** PROBLEM TO SOLVE **
Continue the piece about the New York City Ballet's Fall Gala from its last sentence.

The New York City Ballet puts on a Gala to ignite its Fall Season.
Gala performances are strange animals—the bigger the dance company, the more lavish they have to be. Money is spent so that more money may accrue. At the New York City Ballet’s Fall Gala in its Lincoln Center home, designer Bronson van Wyck has hung huge blue-and-white and red-and-white-striped hot air balloons over the promenade—each bearing a basket of flowers. Hopes flying high. A thank you and a hint to the patrons who will dine there after the performance.
The theme of this gala is fashion. Important guests walk a red carpet to enter the theater. Some of them wear impressive gowns and partake with care of the hors d’oeuvres being passed (catering by Bite)—the most startling of which has three ingredients (one is cognac) packed into a morsel smaller than a ping-pong ball. Each of the evening’s three premieres features costumes by interesting fashion designers: Prabal Gurung for Justin Peck’s Capricious Maneuvers, Iris Van Herpen for Benjamin Millepied’s Neverwhere, and Olivier Theyskens for Angelin Preljocaj’s Spectral Evidence.
Each ballet is preceded by a short film featuring the designers at work. These films are enlightening and not without bits of sly humor (some of it unintentional), as the designers and choreographers discuss what they need, and the company’s costume supervisor, Marc Happel, tries to make it happen. The dancers being fitted cope with such items as boots made of a sliced, black, metal-like substance that pull on over their pointe shoes (Van Herpen), and odd-shaped slabs of a red plastic substance that are attached to the white garments worn by the women in Spectral Evidence. (Theyskens).

** RECORDS SUPPLIED **
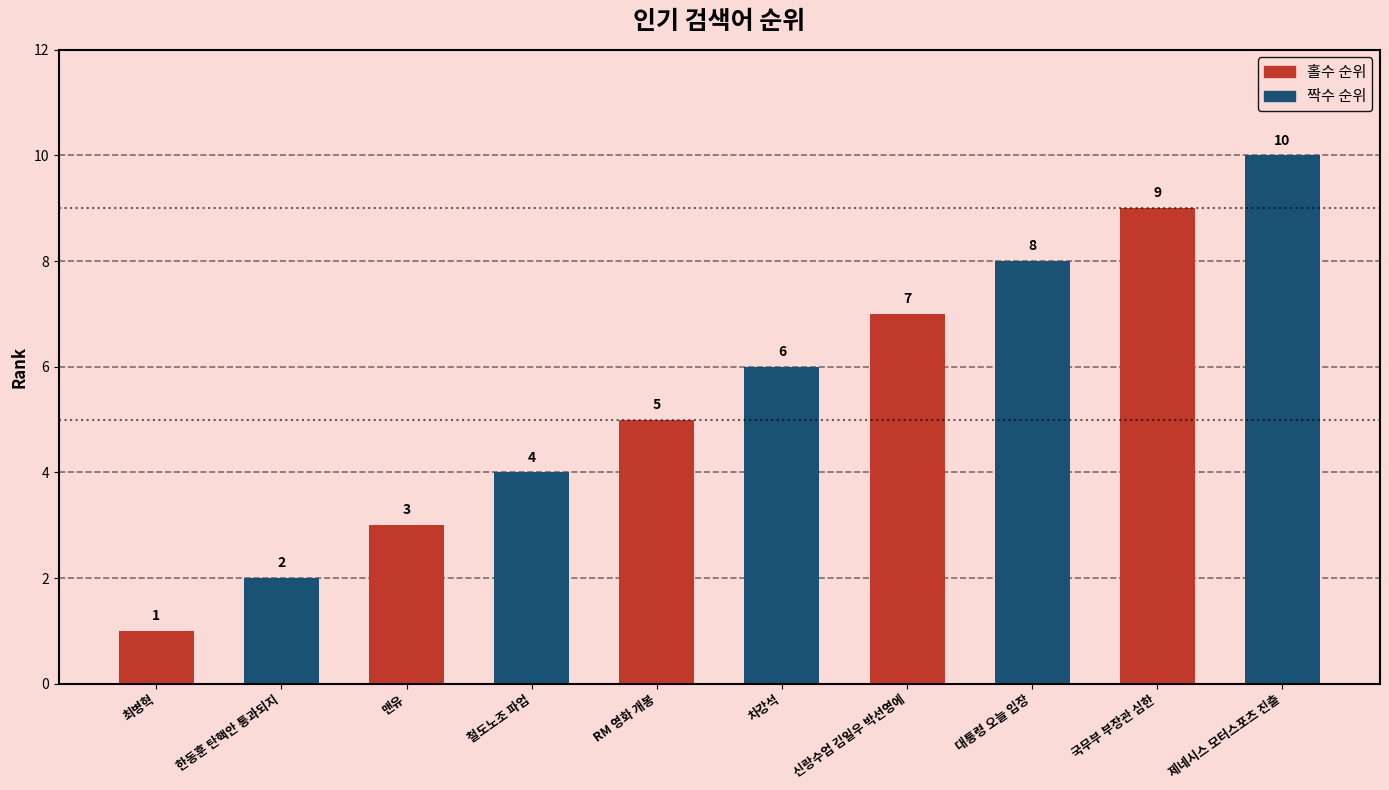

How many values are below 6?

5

==

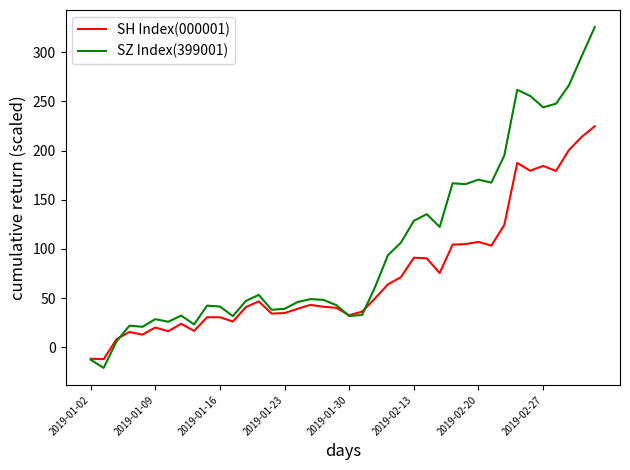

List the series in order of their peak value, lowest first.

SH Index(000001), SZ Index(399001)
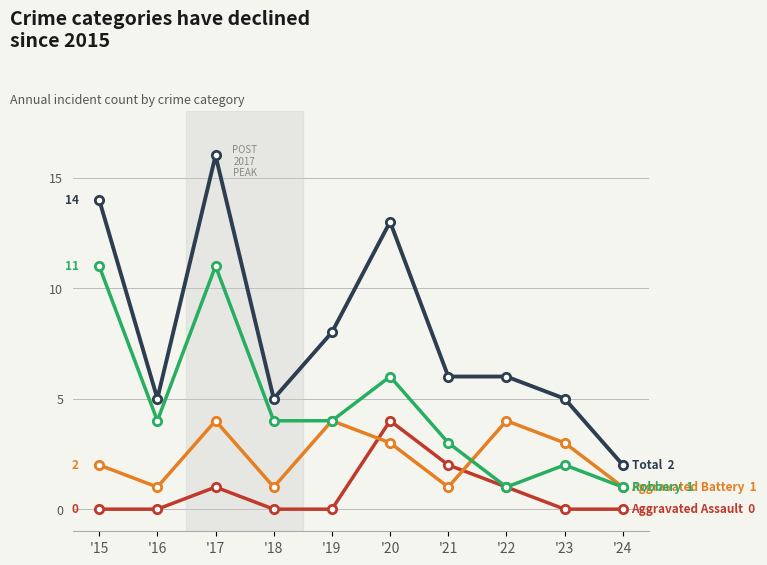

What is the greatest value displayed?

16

** ANSWER TO THIS EXERCISE **
No thank-you speeches tonight, and the program runs smoothly without a break. NYCB’s management knows that if you give this stellar crowd an intermission, you’ll have trouble herding them back into the theater (too much to chat about and stare at). Appropriately enough, the overture by one of Artistic Director Peter Martins’s favorite composers, John Adams, is titled Short Ride in a Fast Machine.
As an extra perk for gala-goers, Capricious Maneuvers and Neverwhere are announced as one-time-only events. Which is too bad, because both are smartly made and interesting to watch—certainly not flashy throw-aways. I’m embarrassed to say that I have missed seeing any of Peck’s previous ballets for the company, only heard about this young NYCB soloist’s considerable talent. His new ballet is fresh and clever. Pianist Alan Moverman and cellist Fred Zlotkin play Lukas Foss’s Capriccio on one side of the stage, and various of the five dancers hang out by the piano when they take a break from dancing. Gurung has costumed the three women (Ashly Isaacs, Brittany Pollack, and Kristen Segin) in short red, black, or white dresses made of a light, ragged-edged fabric that whips out nicely when the dancers spin. Andrew Veyette and Taylor Stanley wear black tights and have black harnesses strapped over their white wife beaters. Capricious indeed.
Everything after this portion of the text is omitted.